• SELECTED TEXT:
┌──
Your surface is not smooth. Calculate the curvature and plot it - it will show you what’s going on.

With a smooth mesh it will be fine

[Ben0000]

Hi Hrvoje,


Could you elaborate on how I would calculate curvature? And how I would generate a smooth mesh? Is snappyHexMesh able to do this or would I need some other tool? Thanks.

[arjun]

Quote:

Originally Posted by Ben0000

I'm using the LES Smagorinsky turbulence model, if that is relevant. .

This is most probably relevant as you can see that viscosity in this case is control volume dependent and you can see the jumps. The pressure follows the viscosity as you noted.



Try the calculation without LES model and if these jumps disappear then it is the reason why this is happening.

[Ben0000]

Hi Arjun,
I did actually try this model earlier using RANS as the turbulence model instead of LES. It gave me quite similar results and the jumps in pressure were still there, although they were slightly less pronounced due to the "smearing" RANS does. I haven't run the model without a turbulence model yet, and I agree with you that this would probably solve the problem. Unfortunately, the flow is most definitely turbulent given my wind speed, so a laminar analysis would be quite inaccurate. I was hoping to fix this issue in general too, not just for this particular case.
└──
• SUPPLIED ENTRIES:
┌──
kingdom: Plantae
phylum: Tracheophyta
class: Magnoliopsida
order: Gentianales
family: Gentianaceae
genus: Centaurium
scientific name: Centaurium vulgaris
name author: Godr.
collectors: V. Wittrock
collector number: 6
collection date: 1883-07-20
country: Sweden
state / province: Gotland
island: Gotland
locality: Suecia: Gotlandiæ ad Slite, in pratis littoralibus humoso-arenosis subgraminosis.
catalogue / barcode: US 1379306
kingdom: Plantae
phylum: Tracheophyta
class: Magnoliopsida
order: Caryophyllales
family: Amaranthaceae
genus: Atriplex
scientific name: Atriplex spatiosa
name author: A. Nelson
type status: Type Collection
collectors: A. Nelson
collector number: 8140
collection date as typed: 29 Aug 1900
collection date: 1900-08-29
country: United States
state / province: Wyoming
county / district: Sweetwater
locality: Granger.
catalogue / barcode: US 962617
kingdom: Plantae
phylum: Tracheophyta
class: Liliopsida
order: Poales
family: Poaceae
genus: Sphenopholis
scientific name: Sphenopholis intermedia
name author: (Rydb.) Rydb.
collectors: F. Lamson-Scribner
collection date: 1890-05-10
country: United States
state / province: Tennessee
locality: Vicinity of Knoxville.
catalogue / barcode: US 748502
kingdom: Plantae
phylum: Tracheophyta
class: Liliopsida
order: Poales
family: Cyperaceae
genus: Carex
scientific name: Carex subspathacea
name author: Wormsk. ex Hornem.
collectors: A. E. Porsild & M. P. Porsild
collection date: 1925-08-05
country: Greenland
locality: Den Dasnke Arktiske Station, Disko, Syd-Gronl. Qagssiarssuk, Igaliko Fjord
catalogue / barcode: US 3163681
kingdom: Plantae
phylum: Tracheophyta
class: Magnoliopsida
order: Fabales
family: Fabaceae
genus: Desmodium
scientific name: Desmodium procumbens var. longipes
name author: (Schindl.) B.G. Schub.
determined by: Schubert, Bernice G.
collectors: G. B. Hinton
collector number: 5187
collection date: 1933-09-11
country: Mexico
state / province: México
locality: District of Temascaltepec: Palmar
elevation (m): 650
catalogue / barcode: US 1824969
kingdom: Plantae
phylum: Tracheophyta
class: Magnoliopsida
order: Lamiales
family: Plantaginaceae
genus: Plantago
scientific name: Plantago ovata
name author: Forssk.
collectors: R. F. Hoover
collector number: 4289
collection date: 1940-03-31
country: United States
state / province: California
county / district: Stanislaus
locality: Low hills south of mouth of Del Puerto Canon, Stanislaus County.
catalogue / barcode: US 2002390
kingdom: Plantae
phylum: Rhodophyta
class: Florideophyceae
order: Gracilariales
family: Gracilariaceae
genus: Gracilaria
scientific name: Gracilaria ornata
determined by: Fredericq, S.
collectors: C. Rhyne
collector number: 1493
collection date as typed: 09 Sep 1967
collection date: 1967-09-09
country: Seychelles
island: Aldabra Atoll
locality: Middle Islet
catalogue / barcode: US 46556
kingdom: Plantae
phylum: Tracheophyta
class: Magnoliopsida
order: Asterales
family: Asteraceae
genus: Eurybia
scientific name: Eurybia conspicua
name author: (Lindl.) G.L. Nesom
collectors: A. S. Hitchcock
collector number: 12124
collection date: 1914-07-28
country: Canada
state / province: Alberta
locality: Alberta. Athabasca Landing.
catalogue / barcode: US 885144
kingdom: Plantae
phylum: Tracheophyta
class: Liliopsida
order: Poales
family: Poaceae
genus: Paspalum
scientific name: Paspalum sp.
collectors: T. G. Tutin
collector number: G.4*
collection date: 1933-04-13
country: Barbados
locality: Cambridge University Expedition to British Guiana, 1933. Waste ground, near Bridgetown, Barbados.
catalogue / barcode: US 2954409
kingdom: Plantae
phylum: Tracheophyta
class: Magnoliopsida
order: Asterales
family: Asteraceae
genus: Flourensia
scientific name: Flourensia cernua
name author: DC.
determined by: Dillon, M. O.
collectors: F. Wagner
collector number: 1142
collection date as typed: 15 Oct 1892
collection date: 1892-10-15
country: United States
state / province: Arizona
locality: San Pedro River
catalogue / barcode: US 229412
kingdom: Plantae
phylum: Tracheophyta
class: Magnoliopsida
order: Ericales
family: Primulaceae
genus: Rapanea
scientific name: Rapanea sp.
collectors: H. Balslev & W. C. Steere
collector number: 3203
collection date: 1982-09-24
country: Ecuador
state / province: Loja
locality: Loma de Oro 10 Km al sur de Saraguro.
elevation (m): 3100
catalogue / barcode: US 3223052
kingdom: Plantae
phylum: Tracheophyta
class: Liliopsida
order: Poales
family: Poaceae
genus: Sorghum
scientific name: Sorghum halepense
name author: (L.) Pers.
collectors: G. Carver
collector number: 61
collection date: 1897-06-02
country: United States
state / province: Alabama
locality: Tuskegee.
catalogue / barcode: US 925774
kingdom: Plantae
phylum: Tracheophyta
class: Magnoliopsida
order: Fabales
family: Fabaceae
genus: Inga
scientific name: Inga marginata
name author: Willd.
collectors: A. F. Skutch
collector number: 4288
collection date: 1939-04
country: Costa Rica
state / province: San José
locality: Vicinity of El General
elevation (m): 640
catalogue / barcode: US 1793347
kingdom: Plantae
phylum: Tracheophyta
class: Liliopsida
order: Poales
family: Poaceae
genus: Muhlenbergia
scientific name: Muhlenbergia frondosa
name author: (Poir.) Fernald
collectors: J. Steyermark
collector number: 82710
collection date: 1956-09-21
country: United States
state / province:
└──
• TASKS TO PERFORM:
1) In the forum thread about pressure jumps, what happened to the jumps when Ben0000 ran the model with RANS instead of LES?
2) Continue the forum thread about pressure jumps from its last post.

• EXPECTED OUTPUTS:
1) The jumps were still there but slightly less pronounced.

2)
I think at this point the best way to fix this issue would be with a better quality mesh. I've tried changing the minVolumeRatio parameter in snappyHexMesh dict, but I still get these sudden cell volume changes along the surface of the obstacle. Perhaps an external meshing tool like Salome is necessary.

[Alczem]

I would give cfMesh a try too, if you think the mesh is the culprit here. Your geometry looks simple enough that it won't take long to generate a decent mesh.

[arjun]

Well the idea of laminar flow is to see if turbulent viscosity is causing it.

What you describe about the behaviour of turbulence models here makes sense because in LES the turbulent viscosity is function of velocity gradients and volume and in RANS models while control volume does not play direct role, the flow gradients certainly decide the turbulent viscosity.

Now flow gradients do depend on the control volumes and aspect ration and skew etc. So I believe this is what is causing the jump in turbulent viscosity and correspondingly jumps in pressure.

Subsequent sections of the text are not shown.